I understand it's a bad argument because 1) people may need assistance to do art/writing and 2) the advancements gained from teaching AI to do art can be applied to other non-artistic endeavors (e.g. piano AI could be really good to operate machines with lots of buttons and no computerized interface).
However, the cost cutting side of the argument is the one that bothers me because companies/people WILL use AI like that in place of actual humans because they're likely to be cheaper in the future. So that pianist or musician playing in a local restaurant can be sure their job will be automated away by a subpar AI and real humans will be relegated to very expensive locations (an extension of replacing humans with recorded music, in a way).
My pessismist side thinks greed will be the downfall of humanity.
The player piano technology comes from the barrel organ, which seems to have been on the first pipe organs.
If for example you find manual art more fun to practice than AI art, you'd be less inclined to give AI companies money to generate art, since you could perhaps spend hours and hours practicing and have fun.
And of course if you don't find manual art enjoyable, but still don't want to give up on the "art" idea entirely, AI art crosses the threshold into enjoyability, so the end product is at least in front of your eyes.
As for how to learn how to make one type of art more fun than the other, if ones preferences are set in stone, it's pretty tough. The AI/non-art-inclined crowd might invert your quote so the laundry and dishes get prioritized, because different people have different priorities.
I saw a stage performance of Clue a few weeks ago. It was lovely. Nothing was AI generated, and couldn't be, because it was people physically making art live. How nice.
I will continue to pay for those experiences and to prioritize them over recorded ones.
I share your pessimism partially, but I also wonder: if the system keeps optimizing for profit, at some point there just won't be enough people in the world to sell products and services to. I don't know what the answer is.
Edit: typo
this is really bad. It might be a breakthrough of what you are doing, but when I listen to the output all of the timing and phrasing is aweful.
If you know the precise state of each motor in a robot hand, you can compute the absolute position of its fingertip, right?
To make a robot play piano, you need to solve the reverse problem of it i.e. to compute the motor states from the target robot position. This problem is called "Inverse Kinematics" and not fully resolved to this day.

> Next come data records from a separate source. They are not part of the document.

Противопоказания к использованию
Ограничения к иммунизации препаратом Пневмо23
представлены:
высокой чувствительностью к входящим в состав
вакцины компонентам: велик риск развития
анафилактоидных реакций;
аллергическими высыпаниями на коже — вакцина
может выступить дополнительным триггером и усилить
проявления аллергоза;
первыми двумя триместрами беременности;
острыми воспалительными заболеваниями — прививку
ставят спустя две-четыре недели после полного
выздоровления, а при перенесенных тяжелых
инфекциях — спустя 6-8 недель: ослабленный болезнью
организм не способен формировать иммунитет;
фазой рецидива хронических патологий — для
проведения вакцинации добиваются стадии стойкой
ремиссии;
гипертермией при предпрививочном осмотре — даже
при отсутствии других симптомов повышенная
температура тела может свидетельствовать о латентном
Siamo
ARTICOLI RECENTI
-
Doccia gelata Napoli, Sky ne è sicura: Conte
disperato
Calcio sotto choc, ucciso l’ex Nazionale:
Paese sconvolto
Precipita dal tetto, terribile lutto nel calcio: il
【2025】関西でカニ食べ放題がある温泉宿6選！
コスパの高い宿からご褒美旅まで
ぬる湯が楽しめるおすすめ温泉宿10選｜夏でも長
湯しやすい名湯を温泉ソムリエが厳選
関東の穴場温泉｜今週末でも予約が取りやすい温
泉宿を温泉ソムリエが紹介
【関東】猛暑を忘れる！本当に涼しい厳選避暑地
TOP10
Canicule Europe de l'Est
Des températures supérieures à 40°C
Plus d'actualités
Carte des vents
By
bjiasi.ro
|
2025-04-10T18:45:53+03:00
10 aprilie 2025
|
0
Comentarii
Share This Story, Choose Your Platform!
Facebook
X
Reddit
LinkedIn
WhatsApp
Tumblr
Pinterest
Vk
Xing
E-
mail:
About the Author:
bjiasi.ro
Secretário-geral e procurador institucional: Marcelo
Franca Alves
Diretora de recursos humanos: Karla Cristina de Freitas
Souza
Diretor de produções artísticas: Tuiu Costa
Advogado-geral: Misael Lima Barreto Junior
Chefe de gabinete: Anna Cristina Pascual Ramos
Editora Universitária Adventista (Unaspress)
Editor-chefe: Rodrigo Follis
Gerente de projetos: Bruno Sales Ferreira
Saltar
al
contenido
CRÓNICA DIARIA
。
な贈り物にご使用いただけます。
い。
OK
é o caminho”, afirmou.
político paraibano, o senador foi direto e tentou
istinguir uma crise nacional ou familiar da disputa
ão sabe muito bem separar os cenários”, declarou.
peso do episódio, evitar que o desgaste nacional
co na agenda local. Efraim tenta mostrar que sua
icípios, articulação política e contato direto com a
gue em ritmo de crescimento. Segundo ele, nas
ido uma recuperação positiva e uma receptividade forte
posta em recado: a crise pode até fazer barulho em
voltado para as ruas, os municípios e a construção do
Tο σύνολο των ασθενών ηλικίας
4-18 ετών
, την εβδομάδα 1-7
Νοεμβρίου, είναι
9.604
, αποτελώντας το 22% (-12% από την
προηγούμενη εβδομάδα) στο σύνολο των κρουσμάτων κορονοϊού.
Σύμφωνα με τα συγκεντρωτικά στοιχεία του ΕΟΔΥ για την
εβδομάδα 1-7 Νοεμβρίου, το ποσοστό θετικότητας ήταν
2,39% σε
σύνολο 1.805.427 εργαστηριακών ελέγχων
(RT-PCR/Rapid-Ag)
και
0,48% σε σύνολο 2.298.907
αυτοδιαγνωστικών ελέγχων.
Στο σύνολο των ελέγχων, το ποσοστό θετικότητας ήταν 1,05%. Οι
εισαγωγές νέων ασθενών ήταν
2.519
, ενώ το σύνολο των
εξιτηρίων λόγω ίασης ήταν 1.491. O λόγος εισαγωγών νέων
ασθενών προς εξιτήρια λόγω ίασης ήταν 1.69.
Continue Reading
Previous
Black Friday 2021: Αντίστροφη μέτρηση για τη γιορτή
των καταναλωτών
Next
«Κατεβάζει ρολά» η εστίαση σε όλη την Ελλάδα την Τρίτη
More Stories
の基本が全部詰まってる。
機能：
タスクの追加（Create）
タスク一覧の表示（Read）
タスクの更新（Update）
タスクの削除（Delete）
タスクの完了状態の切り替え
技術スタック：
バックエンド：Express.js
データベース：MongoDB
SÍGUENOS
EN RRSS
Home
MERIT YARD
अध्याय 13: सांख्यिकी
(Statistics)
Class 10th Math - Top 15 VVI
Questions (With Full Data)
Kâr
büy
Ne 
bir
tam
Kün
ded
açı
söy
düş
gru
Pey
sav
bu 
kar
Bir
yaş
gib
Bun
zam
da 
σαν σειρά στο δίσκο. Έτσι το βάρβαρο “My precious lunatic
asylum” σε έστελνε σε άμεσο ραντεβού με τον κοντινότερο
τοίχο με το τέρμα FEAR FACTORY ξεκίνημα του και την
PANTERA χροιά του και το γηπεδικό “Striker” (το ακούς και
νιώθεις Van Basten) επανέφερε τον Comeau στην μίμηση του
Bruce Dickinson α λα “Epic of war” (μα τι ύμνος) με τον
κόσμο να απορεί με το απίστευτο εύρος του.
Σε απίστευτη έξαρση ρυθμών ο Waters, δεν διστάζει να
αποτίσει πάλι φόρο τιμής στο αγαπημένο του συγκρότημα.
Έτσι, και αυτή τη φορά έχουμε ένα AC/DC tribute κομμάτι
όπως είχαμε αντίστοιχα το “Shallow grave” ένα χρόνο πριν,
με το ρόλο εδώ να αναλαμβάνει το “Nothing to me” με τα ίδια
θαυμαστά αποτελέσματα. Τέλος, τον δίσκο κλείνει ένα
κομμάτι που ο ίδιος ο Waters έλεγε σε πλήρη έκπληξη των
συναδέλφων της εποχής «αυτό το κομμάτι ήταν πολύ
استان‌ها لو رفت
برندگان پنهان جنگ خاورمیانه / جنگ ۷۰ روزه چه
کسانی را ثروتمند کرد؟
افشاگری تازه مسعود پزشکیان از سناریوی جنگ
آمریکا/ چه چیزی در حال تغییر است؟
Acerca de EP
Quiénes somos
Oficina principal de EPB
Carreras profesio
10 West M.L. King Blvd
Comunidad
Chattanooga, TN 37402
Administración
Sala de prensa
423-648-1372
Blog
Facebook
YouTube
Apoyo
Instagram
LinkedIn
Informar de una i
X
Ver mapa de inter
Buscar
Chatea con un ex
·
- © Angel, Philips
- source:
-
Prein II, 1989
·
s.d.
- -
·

Reinforcement Learning (RL) people claim that, if you let a robot move randomly, and give it apporopriate rewards depending on the resulting state, eventually it learns to solve the problem by itself (just like a human baby eventually learns how to walk through trial & error).
Now, you are looking at the state of the art of RL in 2023.
IK to my knowledge is well known in every setting I am aware of.
No, a state-based RL research like this is essentially an IK problem. Given a goal position in the world frame, you need to find out the motor configuration to move your EEF to that goal position.
> IK to my knowledge is well known in every setting I am aware of.
Really? When I was working in this field, I've actually never seen anyone who used numerical/analytical IK methods on real robots.
Granted that I was not a Robotics engineer (I was a Deep Learning engineer in the team), but my impression at the time was that no practical IK solution was available for a robot with 8 DOF, let alone a 20 DOF robot like Shadow Hand.
The reinforcement learning algorithm takes in the state of the fingers and piano keys, and outputs the required motor actions to perform well.
Also, as you are too lazy to read an article but still feel entitled to comment on it, I herby give you -1 reward. Let's see if that helps to improve your character.